> _What you need to do_:
Change "book" to "lamp" in the lines between the one holding "Check the direction" and the one holding "Answer: behind", inclusive, and give those lines again with nothing else altered.

> _Extracted information_:
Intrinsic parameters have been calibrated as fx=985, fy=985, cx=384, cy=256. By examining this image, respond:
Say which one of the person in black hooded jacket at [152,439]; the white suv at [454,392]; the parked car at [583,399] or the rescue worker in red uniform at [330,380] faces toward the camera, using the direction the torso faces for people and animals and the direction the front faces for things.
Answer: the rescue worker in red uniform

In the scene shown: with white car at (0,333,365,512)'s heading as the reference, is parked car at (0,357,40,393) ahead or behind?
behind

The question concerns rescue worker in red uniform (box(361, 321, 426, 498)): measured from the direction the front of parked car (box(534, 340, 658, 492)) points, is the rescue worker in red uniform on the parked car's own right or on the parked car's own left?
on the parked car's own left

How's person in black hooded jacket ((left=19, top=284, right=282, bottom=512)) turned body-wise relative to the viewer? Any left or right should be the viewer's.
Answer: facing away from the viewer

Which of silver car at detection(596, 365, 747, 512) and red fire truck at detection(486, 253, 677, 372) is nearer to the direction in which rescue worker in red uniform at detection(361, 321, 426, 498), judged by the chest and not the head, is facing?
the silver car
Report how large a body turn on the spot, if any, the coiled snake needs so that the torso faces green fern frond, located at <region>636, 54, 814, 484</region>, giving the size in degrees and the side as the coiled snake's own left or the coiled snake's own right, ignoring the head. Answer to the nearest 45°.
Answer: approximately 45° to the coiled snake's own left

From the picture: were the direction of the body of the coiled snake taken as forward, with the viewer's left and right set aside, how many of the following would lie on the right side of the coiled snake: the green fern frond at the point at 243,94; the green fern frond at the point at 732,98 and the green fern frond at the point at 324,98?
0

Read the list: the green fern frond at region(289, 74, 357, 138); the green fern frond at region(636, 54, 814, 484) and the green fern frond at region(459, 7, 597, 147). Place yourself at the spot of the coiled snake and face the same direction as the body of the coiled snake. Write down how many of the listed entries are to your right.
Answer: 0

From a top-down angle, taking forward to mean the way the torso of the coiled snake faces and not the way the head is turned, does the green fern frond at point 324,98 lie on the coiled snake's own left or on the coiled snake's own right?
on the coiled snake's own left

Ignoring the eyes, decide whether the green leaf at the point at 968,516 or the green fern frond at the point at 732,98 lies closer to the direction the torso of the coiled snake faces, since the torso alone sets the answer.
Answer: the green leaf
--
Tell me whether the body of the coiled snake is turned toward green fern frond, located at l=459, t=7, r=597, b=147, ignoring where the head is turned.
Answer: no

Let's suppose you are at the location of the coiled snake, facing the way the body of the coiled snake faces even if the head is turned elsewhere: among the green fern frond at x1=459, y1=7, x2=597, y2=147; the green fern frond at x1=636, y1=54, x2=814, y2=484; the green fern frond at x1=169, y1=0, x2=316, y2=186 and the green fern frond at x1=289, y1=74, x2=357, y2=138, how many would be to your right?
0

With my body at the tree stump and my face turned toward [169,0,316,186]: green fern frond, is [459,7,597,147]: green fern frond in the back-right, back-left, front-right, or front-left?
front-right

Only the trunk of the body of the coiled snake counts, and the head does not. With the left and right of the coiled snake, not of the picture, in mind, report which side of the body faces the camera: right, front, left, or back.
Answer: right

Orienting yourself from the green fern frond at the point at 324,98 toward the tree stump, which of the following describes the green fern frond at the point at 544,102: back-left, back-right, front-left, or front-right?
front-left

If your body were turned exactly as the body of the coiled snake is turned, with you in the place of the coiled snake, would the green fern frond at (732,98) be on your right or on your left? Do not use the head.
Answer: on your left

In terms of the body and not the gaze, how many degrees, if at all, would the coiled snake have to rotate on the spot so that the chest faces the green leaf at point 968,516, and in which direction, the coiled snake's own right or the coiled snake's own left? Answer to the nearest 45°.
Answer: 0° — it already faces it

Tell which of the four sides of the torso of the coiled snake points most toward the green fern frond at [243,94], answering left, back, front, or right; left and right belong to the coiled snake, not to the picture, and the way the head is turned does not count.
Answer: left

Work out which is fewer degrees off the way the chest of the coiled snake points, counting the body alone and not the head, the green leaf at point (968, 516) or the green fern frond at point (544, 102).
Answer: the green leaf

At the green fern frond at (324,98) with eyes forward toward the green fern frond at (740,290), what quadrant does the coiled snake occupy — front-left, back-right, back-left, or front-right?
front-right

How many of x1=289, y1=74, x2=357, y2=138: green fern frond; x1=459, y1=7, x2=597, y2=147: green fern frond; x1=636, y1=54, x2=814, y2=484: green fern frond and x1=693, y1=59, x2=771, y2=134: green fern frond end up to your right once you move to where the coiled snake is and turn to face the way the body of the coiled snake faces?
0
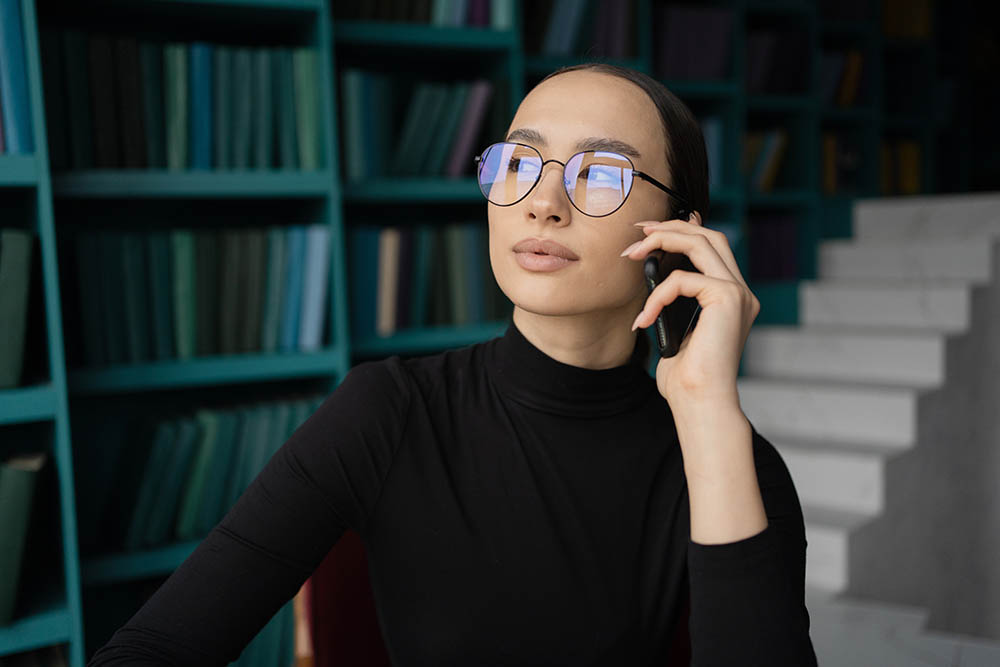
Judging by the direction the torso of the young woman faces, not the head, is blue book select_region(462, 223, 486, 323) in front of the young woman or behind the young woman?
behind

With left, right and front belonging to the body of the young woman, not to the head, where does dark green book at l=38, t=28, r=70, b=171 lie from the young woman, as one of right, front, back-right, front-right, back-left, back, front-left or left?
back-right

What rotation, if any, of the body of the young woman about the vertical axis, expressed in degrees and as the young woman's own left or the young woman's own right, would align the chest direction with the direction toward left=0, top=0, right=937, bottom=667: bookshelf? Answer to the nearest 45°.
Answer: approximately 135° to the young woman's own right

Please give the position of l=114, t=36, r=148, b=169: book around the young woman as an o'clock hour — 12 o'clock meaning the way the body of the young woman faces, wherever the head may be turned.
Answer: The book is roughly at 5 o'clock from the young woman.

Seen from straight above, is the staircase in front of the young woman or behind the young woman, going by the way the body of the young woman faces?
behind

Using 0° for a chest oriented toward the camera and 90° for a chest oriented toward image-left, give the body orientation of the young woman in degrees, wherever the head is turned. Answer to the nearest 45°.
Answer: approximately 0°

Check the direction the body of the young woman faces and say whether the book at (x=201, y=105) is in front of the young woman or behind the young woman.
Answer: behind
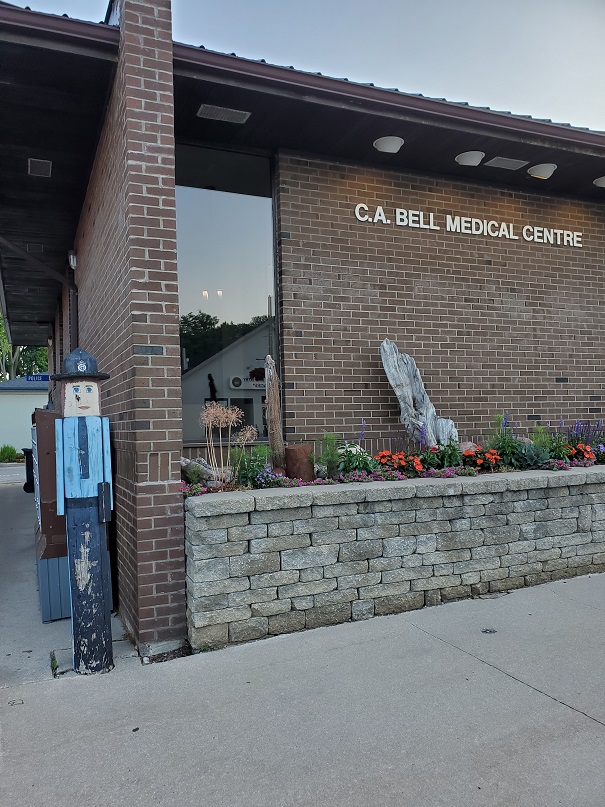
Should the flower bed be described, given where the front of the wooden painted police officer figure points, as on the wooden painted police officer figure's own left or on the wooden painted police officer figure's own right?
* * *
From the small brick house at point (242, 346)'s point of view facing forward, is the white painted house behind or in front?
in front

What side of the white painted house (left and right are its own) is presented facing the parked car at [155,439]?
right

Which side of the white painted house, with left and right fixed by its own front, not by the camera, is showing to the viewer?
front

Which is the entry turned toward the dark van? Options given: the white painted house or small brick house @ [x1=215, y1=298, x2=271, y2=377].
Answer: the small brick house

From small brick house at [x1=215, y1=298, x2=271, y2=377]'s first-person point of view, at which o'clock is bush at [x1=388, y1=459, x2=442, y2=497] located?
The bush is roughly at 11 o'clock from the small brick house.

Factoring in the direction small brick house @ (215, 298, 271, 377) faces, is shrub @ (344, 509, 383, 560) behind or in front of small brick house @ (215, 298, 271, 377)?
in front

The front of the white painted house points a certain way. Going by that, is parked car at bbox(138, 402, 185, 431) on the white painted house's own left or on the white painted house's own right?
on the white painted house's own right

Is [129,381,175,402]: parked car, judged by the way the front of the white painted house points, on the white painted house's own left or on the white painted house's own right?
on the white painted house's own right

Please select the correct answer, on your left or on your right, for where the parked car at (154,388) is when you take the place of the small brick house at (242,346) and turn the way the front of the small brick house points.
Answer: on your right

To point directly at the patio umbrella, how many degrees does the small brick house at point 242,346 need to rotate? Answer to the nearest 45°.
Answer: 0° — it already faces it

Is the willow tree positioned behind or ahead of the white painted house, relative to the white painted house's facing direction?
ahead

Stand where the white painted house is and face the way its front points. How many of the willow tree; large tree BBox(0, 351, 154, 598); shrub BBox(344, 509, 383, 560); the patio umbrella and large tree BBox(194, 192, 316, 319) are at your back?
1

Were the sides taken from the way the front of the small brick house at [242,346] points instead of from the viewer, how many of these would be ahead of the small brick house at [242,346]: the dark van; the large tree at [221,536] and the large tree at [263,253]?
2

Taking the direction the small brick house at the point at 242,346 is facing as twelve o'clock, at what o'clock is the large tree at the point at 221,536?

> _Reply_:
Check the direction the body of the young woman faces and say whether the lamp at (x=201, y=105) is in front of the young woman or behind the young woman.
Answer: behind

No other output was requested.